Better Lighting for Locomotives and Wagons
by Yuri Sos
(utilising research and development by Robert Fontaine)

Overview

One of the most obvious parts of a locomotive are the lights. While the lighting as designed by Kuju is satisfactory for the simplest lighting schemes, you'll run into problems as soon as you try to enhance your model with multiple lights or lights side-by-side.

 

The Default Light - And Its Limitations

The light is actually a 2-polygon square, the appearance of which is controlled by a combination of parameters in the Lights ( Light (State())) section:

  • Radius: the size of the light
  • Colour (in transparency | red | green | blue);

and a texture file called liteglow.ace located in the MSTS/Global/Textures folder: this texture file looks like this:

So what's wrong with this setup?

Mostly nothing, if you're only interested in simple and single lights.

It's when you try to do more complicated things that issues arise. The amount of "transparency" (the black section in the image above that's supposed to be transparent) around the visible light can interfere with other lights and become visible (see image below). This is especially noticeable when you try to place two lights side-by-side (there are other techniques you can use to stop this happening with vertically-arranged lights).

Even if you have simple lighting, problems occur when you try to size the light to cover the light shown on the model - you end up with an unacceptable glow extending beyond the limits of the light (even on marker lights), thus......

.......or even poking through parts of the model like this......

There is a solution.

 

So what can be done?

Many people have been experimenting with different settings and so on for some time.

Robert Fontaine went straight to the source of the lights and modified the .ACE file that controls the physical appearance of the light. His version of the liteglow.ace looks like this:

You'll need to reduce the radius in ENG files to accommodate the new lite_glow.ace (typically 50% of the original figures), but the results are certainly worth it.

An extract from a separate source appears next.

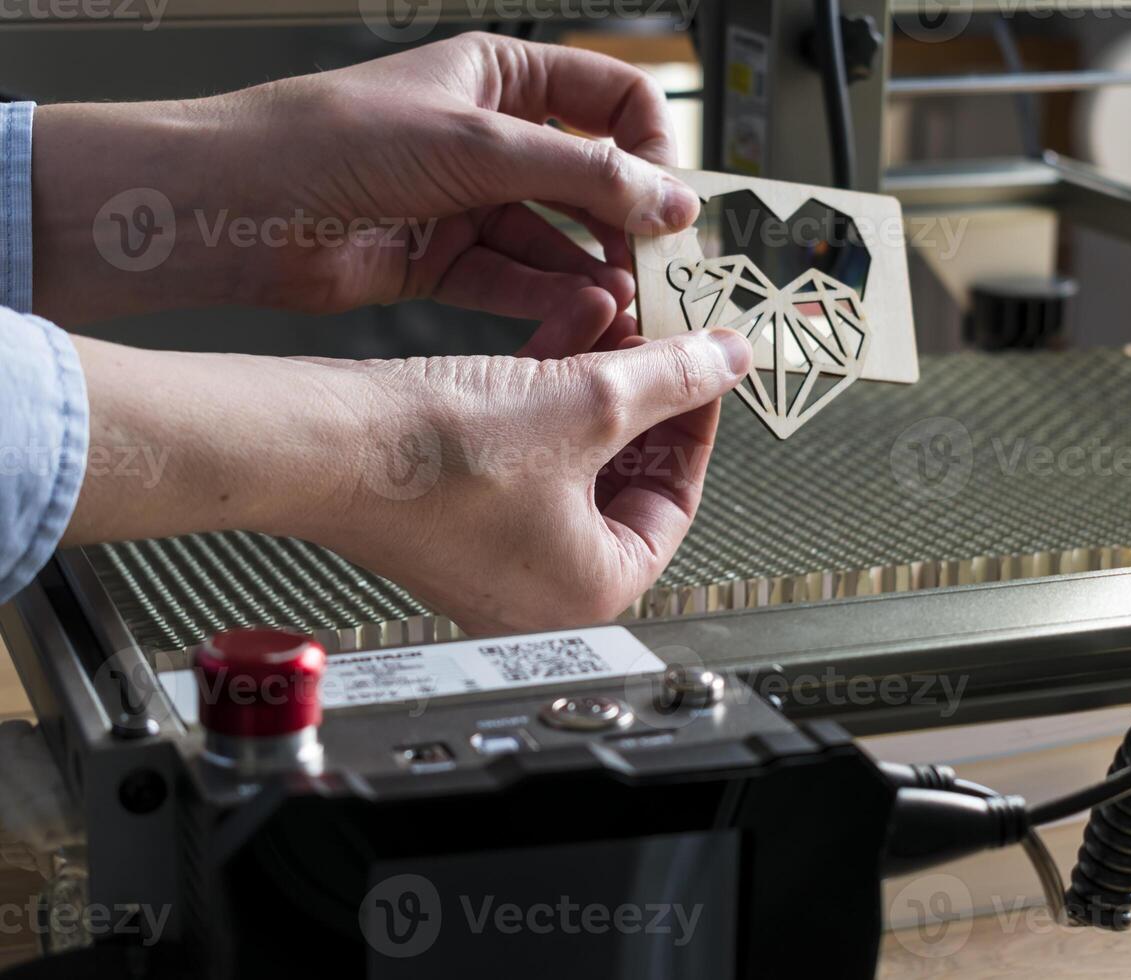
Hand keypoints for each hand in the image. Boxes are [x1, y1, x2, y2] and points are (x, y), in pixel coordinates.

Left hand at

Compare these next three images with those above: the notes beneath each image may guide you:

Note the light fills the texture light fitting below it with no glow spilling over the sides

The lights now fill the texture light fitting beneath them - the overlap has disappeared leaving a small line that is almost unnoticeable (and could be further reduced by reducing the radius even further).

(This is the default SD40-2) Note the lights now fill the textured lighting fitting with no bits poking through the light surround: a spectacular improvement over the default and one that could not have been accomplished without the new liteglow.ace.

 

Altering Default And Previously Installed Locomotives?

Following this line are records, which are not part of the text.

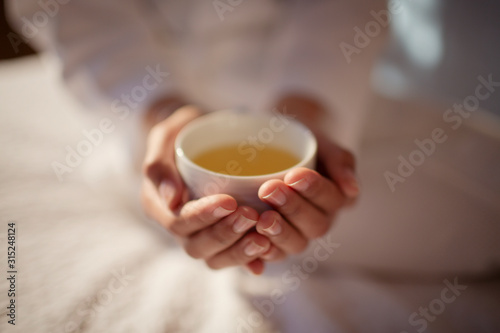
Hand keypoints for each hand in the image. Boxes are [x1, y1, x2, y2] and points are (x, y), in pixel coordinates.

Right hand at [140, 105, 275, 273]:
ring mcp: (201, 235)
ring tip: (263, 237)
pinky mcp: (223, 238)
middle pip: (197, 246)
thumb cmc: (184, 133)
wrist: (205, 138)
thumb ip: (159, 163)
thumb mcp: (166, 136)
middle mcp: (179, 226)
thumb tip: (171, 199)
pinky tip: (268, 251)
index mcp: (159, 204)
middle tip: (251, 215)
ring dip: (240, 251)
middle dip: (225, 234)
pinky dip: (250, 259)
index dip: (203, 216)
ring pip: (215, 258)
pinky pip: (234, 258)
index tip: (229, 201)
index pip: (178, 221)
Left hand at [255, 95, 359, 259]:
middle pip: (315, 225)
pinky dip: (262, 254)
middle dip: (293, 208)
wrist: (271, 145)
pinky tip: (252, 243)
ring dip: (280, 233)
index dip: (314, 190)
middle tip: (269, 190)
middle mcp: (320, 220)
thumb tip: (351, 189)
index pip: (332, 199)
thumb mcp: (320, 141)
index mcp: (337, 198)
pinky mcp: (274, 243)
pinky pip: (272, 255)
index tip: (293, 175)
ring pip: (296, 244)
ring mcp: (298, 234)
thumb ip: (339, 160)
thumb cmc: (299, 141)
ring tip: (262, 218)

You will need to edit the radius in the lighting section in .ENG files you wish to use in the sim. Make a Backup of the ENG file you're about to open, then open the file of choice in Wordpad or a Unicode-aware editor such as ConTEXT, my favourite.

Scroll down to the Lights section and find the light section you wish to modify: you will need to modify the Radius parameter (in the example image below, I've marked the line with asterisks). Typically, you'll need to reduce the radius to 40-50% of the original.

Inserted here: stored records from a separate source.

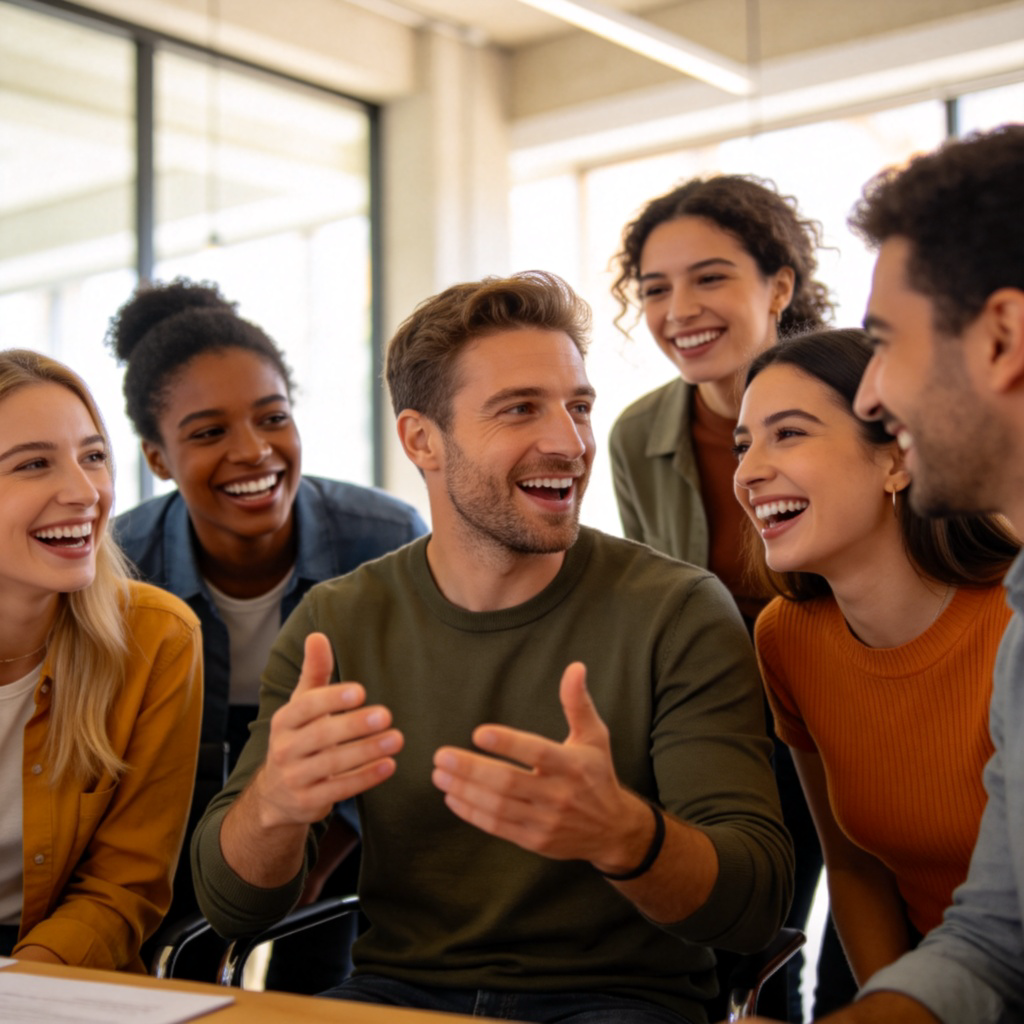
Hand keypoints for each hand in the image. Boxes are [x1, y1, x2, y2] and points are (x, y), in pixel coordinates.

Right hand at [254, 632, 403, 828]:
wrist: (276, 794)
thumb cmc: (298, 737)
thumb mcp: (301, 705)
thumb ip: (314, 672)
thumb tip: (317, 635)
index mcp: (284, 720)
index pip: (305, 706)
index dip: (332, 698)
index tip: (361, 691)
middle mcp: (285, 749)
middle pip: (321, 736)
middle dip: (355, 725)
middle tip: (387, 715)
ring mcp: (295, 778)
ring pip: (333, 764)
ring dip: (367, 751)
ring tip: (397, 739)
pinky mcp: (309, 802)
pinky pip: (340, 790)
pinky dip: (365, 778)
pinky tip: (389, 765)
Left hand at [431, 662, 650, 866]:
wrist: (612, 830)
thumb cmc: (597, 774)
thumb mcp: (594, 736)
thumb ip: (577, 702)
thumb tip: (575, 667)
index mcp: (572, 765)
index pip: (537, 753)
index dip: (508, 743)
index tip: (478, 734)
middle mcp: (559, 795)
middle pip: (508, 782)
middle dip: (471, 769)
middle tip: (442, 756)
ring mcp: (546, 821)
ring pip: (498, 807)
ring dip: (464, 790)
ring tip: (440, 774)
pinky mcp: (535, 841)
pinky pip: (498, 827)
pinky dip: (472, 813)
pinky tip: (452, 797)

Save and quit and try out your altered lights in MSTS.

Let's look at the default GP38 and observe the effects of changes to the ENG file when we use the new liteglow.ace: comments are under each image. The headlights are set to "bright" for the screenshots.

Totally default: liteglow.ace, radius of 0.5. Notice the glow extending beyond the lights and the ditch light disappears into the front footwalk.

The new liteglow.ace has been installed but the radii of the lights are unaltered in the ENG file: the lights are now much too big.

This time the radius of the headlights have been reduced from the default 0.5 to 0.25 and the ditchlights even more from 0.5 to 0.2. You'll now notice that the lights "fit" the textured light fittings far better, the ditchlight glow no longer dips into the footwalk and the overspill of glow has disappeared. This also shows that the light positions weren't really correct in the default locomotive.

Finally, I've moved the lights closer together, changing the position of the top light
from Position ( -0.00365 4.3885 6.90297 )
to Position ( 0.00 4.39 6.90 ) and the lower light is now
Position ( 0.00 4.185 6.85 ) instead of Position ( 0.00344 4.12601 6.84792 ).

This is now looking much better; I'd also change the colour from "ffffffff" to something like "ffF7EDC5", but that's beyond the scope of this article.

 

Summary

How can you identify locomotives that are
set up for the modified liteglow.ace?

Robert has created an image that you will usually see on the loco description, in the ZIP file or on the installer that contains the locomotive. It looks like this:

Where do you get the new liteglow.ace?

Right here!

Click on this link to download LightFx.zip, a small (31.7k) .ZIP file that contains the new liteglow.ace as well as the original (named default_liteglow.ace). Unzip the file into your MSTS folder with "Use Folder Names" turned on.